Nach der Taufe startete „Die Reise nach Petuschki“. „Die Reise nach Petuschki“ (im Original wörtlich „Moskau–Petuschki“) ist das bekannteste literarische Werk des russischen Schriftstellers Wenedikt Jerofejew. Es wurde laut Schlussnotiz „bei der Telefonkabelverlegung in Scheremetjewo“ im Herbst 1969 verfasst. Erstmals wurde es in der israelischen Zeitschrift Ami 1973 veröffentlicht. Die Erstausgabe in deutscher Sprache erschien laut Wikipedia im Jahr 1978 im Piper Verlag.

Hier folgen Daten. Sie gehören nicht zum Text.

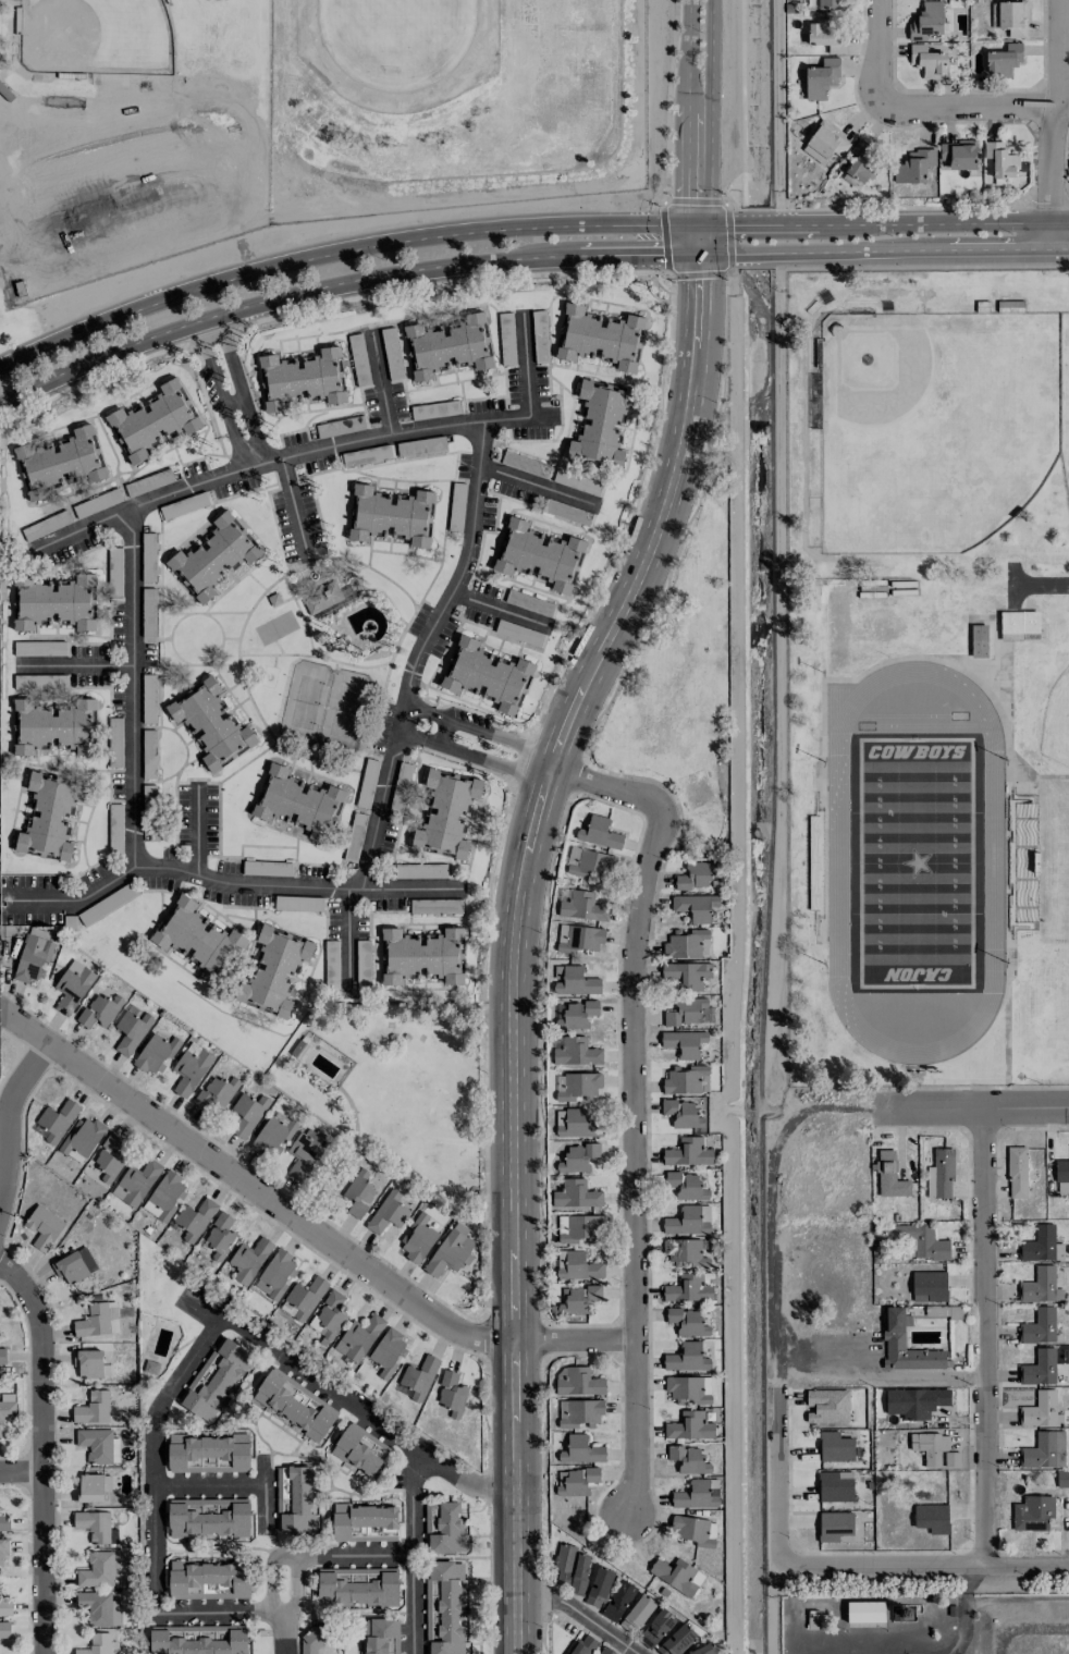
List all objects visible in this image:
building: (830, 3)
building: (1013, 18)
building: (927, 20)
building: (825, 34)
park: (147, 37)
track: (398, 44)
road: (880, 56)
building: (1004, 59)
building: (927, 60)
building: (821, 78)
road: (666, 100)
road: (778, 103)
road: (1055, 110)
road: (688, 112)
road: (707, 112)
road: (974, 112)
building: (825, 143)
building: (959, 154)
building: (1001, 158)
building: (859, 162)
building: (914, 166)
road: (921, 221)
road: (719, 224)
road: (757, 224)
road: (1051, 234)
road: (697, 237)
road: (921, 250)
road: (338, 252)
road: (720, 252)
road: (757, 252)
road: (669, 267)
road: (339, 283)
road: (671, 298)
building: (600, 336)
building: (448, 346)
road: (722, 359)
building: (303, 378)
road: (385, 383)
road: (232, 390)
park: (1066, 416)
building: (153, 420)
building: (601, 424)
park: (934, 425)
road: (319, 449)
building: (60, 462)
road: (539, 486)
road: (293, 506)
building: (392, 514)
building: (538, 554)
building: (215, 556)
building: (322, 598)
building: (54, 601)
road: (500, 607)
building: (1020, 622)
building: (979, 640)
road: (424, 652)
road: (78, 664)
road: (781, 671)
building: (487, 675)
road: (132, 687)
park: (1057, 722)
building: (211, 723)
building: (54, 725)
building: (115, 727)
road: (414, 737)
road: (488, 755)
building: (297, 802)
building: (446, 813)
building: (49, 816)
road: (196, 829)
building: (599, 832)
building: (574, 854)
building: (592, 866)
building: (698, 874)
road: (227, 883)
building: (696, 905)
building: (583, 906)
road: (348, 936)
road: (513, 937)
building: (197, 938)
building: (579, 938)
building: (688, 943)
building: (33, 955)
building: (421, 955)
building: (273, 970)
building: (686, 973)
road: (735, 973)
building: (576, 981)
building: (72, 985)
building: (99, 1009)
building: (690, 1011)
building: (574, 1014)
building: (131, 1030)
building: (685, 1042)
building: (576, 1051)
building: (156, 1053)
building: (190, 1067)
building: (687, 1080)
building: (580, 1085)
building: (215, 1093)
road: (13, 1100)
road: (632, 1104)
road: (971, 1107)
building: (683, 1112)
building: (244, 1114)
building: (57, 1120)
building: (577, 1124)
building: (272, 1135)
building: (82, 1139)
building: (688, 1151)
building: (303, 1153)
building: (110, 1157)
building: (578, 1157)
building: (1061, 1169)
building: (1016, 1170)
building: (941, 1174)
building: (891, 1176)
building: (136, 1182)
building: (683, 1185)
building: (576, 1193)
building: (356, 1195)
building: (165, 1196)
building: (388, 1212)
building: (684, 1218)
building: (194, 1219)
road: (303, 1225)
building: (44, 1227)
building: (583, 1228)
building: (219, 1236)
building: (418, 1239)
building: (922, 1241)
building: (1041, 1244)
building: (450, 1250)
building: (685, 1251)
building: (249, 1258)
building: (579, 1266)
building: (71, 1267)
building: (277, 1273)
building: (929, 1285)
building: (1040, 1285)
building: (689, 1288)
building: (304, 1297)
building: (574, 1298)
building: (328, 1316)
building: (98, 1319)
building: (688, 1321)
building: (1039, 1325)
building: (893, 1334)
building: (359, 1337)
road: (985, 1337)
building: (387, 1351)
building: (2, 1355)
building: (687, 1357)
building: (91, 1363)
building: (151, 1366)
building: (1040, 1367)
road: (907, 1374)
building: (420, 1376)
building: (214, 1378)
building: (580, 1382)
building: (688, 1388)
building: (452, 1393)
building: (916, 1401)
building: (293, 1403)
building: (827, 1405)
building: (93, 1407)
building: (1040, 1409)
building: (7, 1410)
road: (366, 1412)
building: (690, 1426)
road: (774, 1438)
building: (99, 1444)
building: (835, 1446)
building: (360, 1448)
building: (581, 1449)
building: (935, 1449)
building: (1045, 1450)
building: (208, 1452)
road: (156, 1454)
road: (42, 1456)
building: (689, 1459)
road: (21, 1477)
building: (1062, 1478)
building: (578, 1480)
road: (211, 1485)
building: (835, 1485)
building: (89, 1487)
building: (696, 1494)
building: (294, 1499)
building: (1033, 1512)
building: (208, 1516)
building: (932, 1517)
building: (4, 1522)
building: (364, 1522)
building: (96, 1525)
building: (835, 1525)
building: (443, 1526)
building: (694, 1528)
building: (1, 1551)
road: (412, 1552)
road: (348, 1554)
building: (563, 1563)
road: (921, 1565)
building: (99, 1569)
building: (580, 1573)
building: (677, 1575)
building: (210, 1578)
building: (358, 1586)
building: (599, 1586)
building: (618, 1600)
road: (284, 1604)
building: (5, 1607)
building: (100, 1607)
building: (443, 1607)
building: (865, 1610)
road: (578, 1611)
road: (220, 1612)
building: (638, 1612)
building: (4, 1628)
building: (656, 1628)
building: (380, 1635)
building: (314, 1637)
building: (198, 1639)
building: (676, 1640)
building: (97, 1644)
building: (583, 1644)
building: (703, 1649)
building: (606, 1650)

Kay Liemann und Philipp Rücker gingen nun mit dem Publikum auf Reisen und das auf der Freifläche hinter der Trabi-Bude, dem Hauptquartier des Kalbenser Künstlerstadtvereins. Kay Liemann las leicht abgewandelt aus dem Originaltext und Philipp Rücker untermalte mit Klarinette und Saxofon das Stück, das die beiden selbst als Lesung, Hörspiel oder auch Theaterstück bezeichnen. Gut 90 Minuten dauerte „Die Reise nach Petuschki“. Unterwegs gab es auch mal ein Glas Wodka fürs Publikum und für die Künstler sowie tosenden Applaus bei der Ankunft in Petuschki.